Before the derogatory term of fetish was applied to those with psycho-sexual fixations, their so-called ailments were referred to as heretitodegenerascene disorders that should be cured through therapy, like any psychological disorder should be. Both Krafft-Ebing and Sigmund Freud, who were the major researchers of the subject, concluded that a sexual fetish was a sexual object or experience a male patient obsessed over to the point that the obsession interfered with daily life. It was a great definition for a psycho-sexual disorder, but a fetish generally isn’t as extreme.
A typical fetish is merely an object or situation that is prevalent in all or most sexual fantasies of said patient, male or female. These fetishes can range anywhere from sexual intercourse in a bed, to fantasies of a particular race of sexual mate, schoolgirls or –boys, as far down as bondage, sadomasochism, and animal play. The stereotype for a podophilist, foot fetishist, or mysophilist, used-panty fetishist, is of a male figure grotesquely obsessed with engaging either object to the point of legal misfortune, like stealing used panties or shoes, but for most, this isn’t true.
The average foot or panty fetishist just likes to have them around in a sexual context. A foot fetishist might enjoy his sexual mate engaging foreplay wearing a pair of stilettos, or the fetishist has a special preference to giving his mate foot massages, or flirtatiously playing with their mates feet with their own. The panty fetishist may keep said article of clothing after a sexual encounter as a trophy, or take part in panty frottaging, mutual rubbing over the clothes.

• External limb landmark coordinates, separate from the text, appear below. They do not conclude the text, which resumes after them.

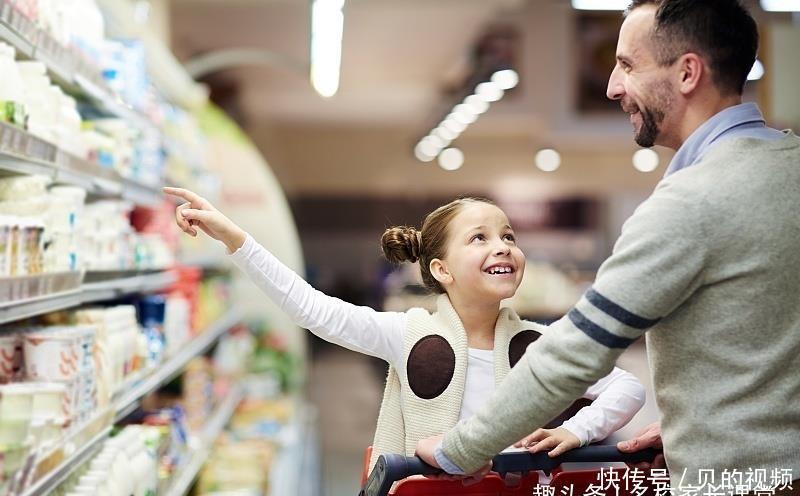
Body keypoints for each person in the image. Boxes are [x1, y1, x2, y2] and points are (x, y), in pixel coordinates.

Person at [415, 0, 800, 494]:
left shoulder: (689, 203)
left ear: (687, 73)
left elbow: (575, 354)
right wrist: (702, 430)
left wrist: (458, 449)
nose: (612, 86)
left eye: (627, 65)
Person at [163, 189, 646, 474]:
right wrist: (235, 238)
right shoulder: (406, 335)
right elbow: (313, 309)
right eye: (479, 238)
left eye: (508, 237)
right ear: (442, 269)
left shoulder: (539, 345)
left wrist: (575, 431)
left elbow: (627, 386)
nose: (502, 247)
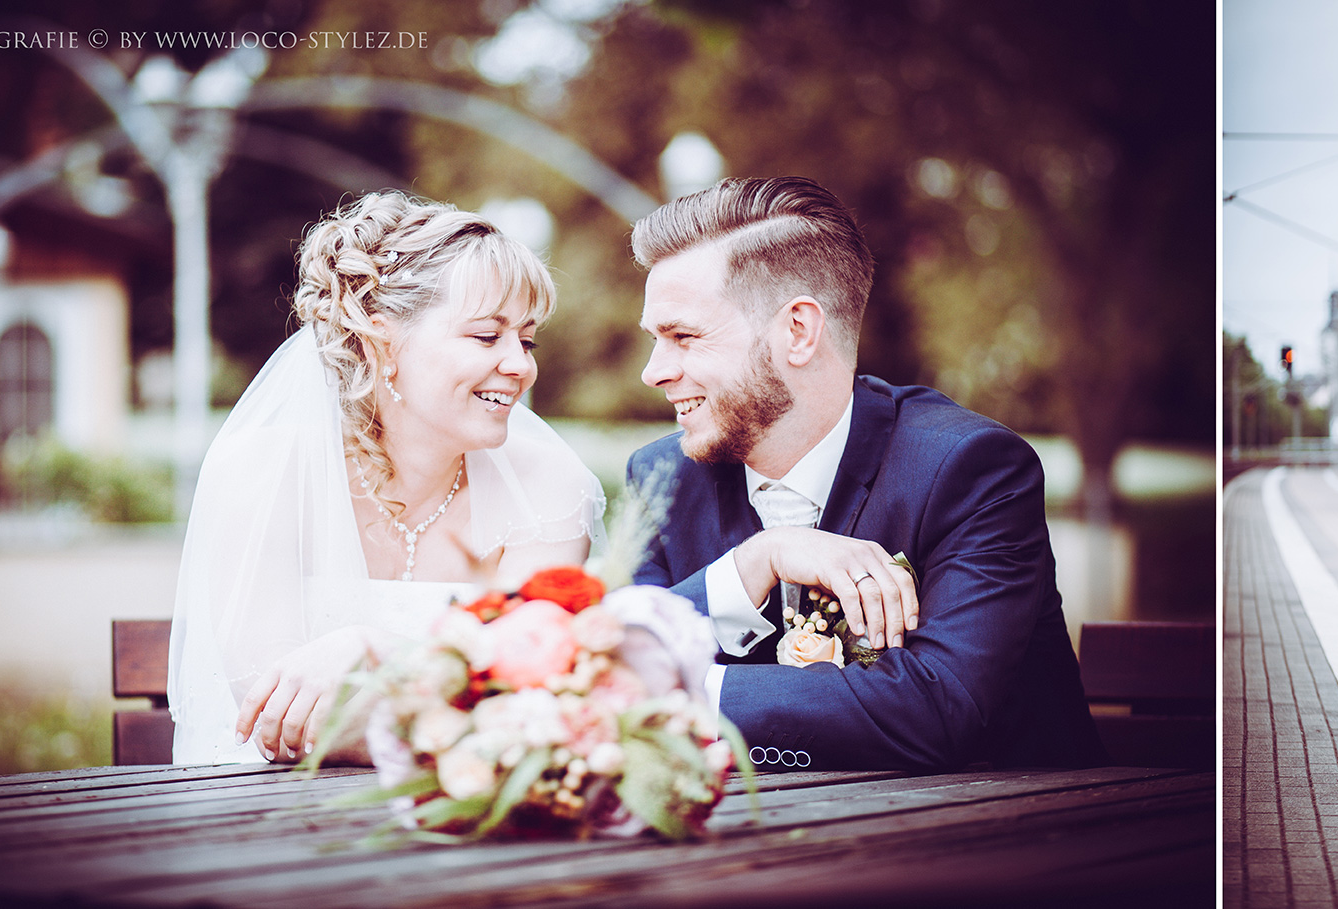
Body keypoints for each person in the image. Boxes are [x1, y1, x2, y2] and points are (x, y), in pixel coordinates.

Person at [623, 176, 1106, 771]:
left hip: (1002, 843)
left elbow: (939, 709)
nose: (653, 372)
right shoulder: (660, 477)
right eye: (655, 339)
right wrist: (757, 561)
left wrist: (684, 689)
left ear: (797, 331)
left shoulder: (970, 470)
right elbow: (613, 656)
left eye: (683, 337)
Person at [168, 191, 604, 764]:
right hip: (267, 811)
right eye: (485, 336)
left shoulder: (547, 486)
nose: (521, 367)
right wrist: (451, 709)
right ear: (382, 342)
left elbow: (523, 706)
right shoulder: (263, 471)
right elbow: (274, 719)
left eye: (526, 340)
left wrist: (374, 649)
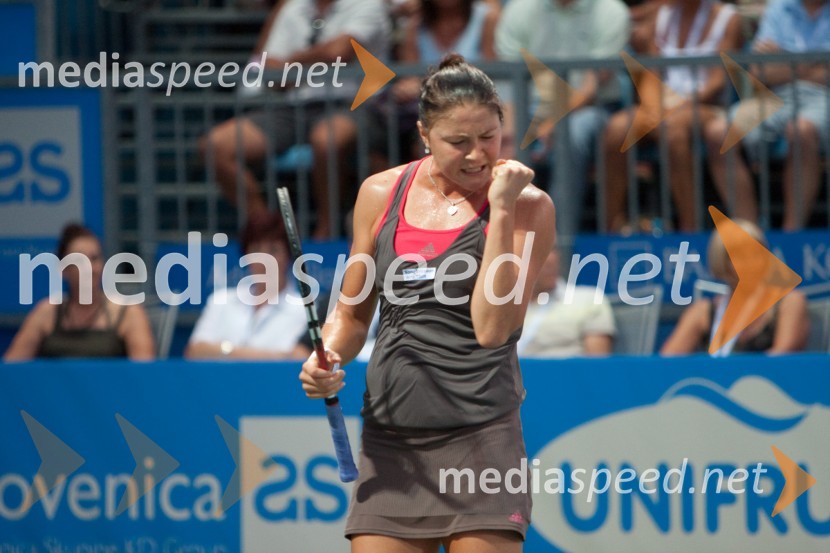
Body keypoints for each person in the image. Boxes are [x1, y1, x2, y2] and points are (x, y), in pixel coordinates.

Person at [299, 54, 555, 552]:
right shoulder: (380, 193)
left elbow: (493, 328)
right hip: (391, 439)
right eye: (458, 142)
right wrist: (324, 355)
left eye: (488, 136)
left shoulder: (528, 206)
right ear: (424, 134)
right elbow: (352, 314)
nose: (477, 155)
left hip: (482, 438)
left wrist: (500, 210)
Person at [200, 0, 391, 238]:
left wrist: (292, 64)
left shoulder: (368, 4)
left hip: (355, 105)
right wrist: (311, 61)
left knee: (326, 138)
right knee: (216, 146)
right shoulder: (293, 8)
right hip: (292, 106)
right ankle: (270, 231)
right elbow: (269, 70)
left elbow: (339, 52)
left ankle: (326, 233)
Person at [604, 0, 745, 233]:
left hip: (706, 105)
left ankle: (690, 228)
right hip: (662, 106)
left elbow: (718, 82)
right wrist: (658, 105)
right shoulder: (660, 16)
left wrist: (678, 106)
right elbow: (652, 74)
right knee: (617, 128)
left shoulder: (729, 18)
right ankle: (611, 228)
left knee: (673, 129)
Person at [496, 0, 630, 242]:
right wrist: (509, 128)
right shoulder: (518, 9)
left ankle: (556, 242)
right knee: (497, 136)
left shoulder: (611, 10)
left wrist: (554, 122)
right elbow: (509, 82)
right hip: (526, 105)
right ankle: (502, 238)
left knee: (572, 134)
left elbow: (596, 82)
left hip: (591, 106)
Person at [704, 0, 830, 230]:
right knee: (718, 133)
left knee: (802, 130)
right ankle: (751, 236)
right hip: (772, 96)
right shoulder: (778, 8)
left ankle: (791, 236)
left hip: (823, 97)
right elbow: (759, 71)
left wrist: (785, 61)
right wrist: (816, 65)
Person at [3, 223, 155, 361]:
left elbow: (145, 376)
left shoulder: (129, 313)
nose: (89, 268)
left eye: (94, 259)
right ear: (63, 269)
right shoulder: (46, 312)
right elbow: (10, 369)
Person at [660, 219, 808, 355]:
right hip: (714, 382)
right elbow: (668, 359)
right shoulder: (703, 311)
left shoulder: (790, 302)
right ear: (722, 261)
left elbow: (784, 356)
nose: (752, 261)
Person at [184, 211, 311, 360]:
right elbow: (194, 351)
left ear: (289, 256)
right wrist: (272, 356)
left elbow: (300, 358)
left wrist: (222, 350)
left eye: (273, 250)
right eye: (256, 249)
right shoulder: (221, 299)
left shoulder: (305, 310)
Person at [518, 248, 616, 357]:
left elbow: (597, 367)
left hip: (566, 373)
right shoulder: (500, 308)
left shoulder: (589, 300)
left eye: (553, 249)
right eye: (535, 251)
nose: (550, 259)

Psychologists made use of bell curve graphs to help explain various psychological ranges between two extremes. The graph is shaped like a bell with its apex in the centre of the graph and the bottom of the bell at both sides, the extremes. Famously used to describe population-IQ references, the lowest IQ ratings started at the left and progressed to the highest ratings on the right side. The y-axis was given a population quantity, and psychologists discovered that the largest number of people were in the middle of the two extremes with numbers diminishing as they moved further to the right or left of the middle. As they experimented with other population graphs, they noticed that most of them were about the same, with those facing extreme traits existing in limited numbers and those who show a kind of middle ground between the two extremes with the highest population. The bell curve theory has been applied to sexual fetishes also.
A particular fetish, like pterophilia, the feather fetish, could be split into extremes: those who use feathers in their fantasies, but do not actively pursue the fetish in sexual situations on the left, and those who are unable to achieve sexual stimulation without, at least, the presence of a feather of any kind. One would find that after surveying a given population of fetishists that the largest number of people would be in the moderate fetishism range, having a defined fetish for feathers, having feathers prevalent in most or all sexual fantasies, and having a desire to engage in sexual conduct with use feathers in some way. This can be repeated for fetishists of all kinds, infantiliphilia, macrophilia, doraphilia, odontophilia, pygophilia, urophilia, and melcryptovestimentaphilia, or baby talk, big people, fur-skin, teeth, butt, urine, and black panties respectively. The results would be almost the same for all tests.
As social taboos are broken down and slowly accepted, fetishism in all forms will become more commonplace, but acceptance starts with understanding. Once the public understands that fetishes are naturally occurring phenomena, progress can begin. Whether the fetish of choice is feet, panties, riding crops, being whipped, whipping others, wearing latex uniforms, or Latinos, consensual sex with fetishes is just good sex.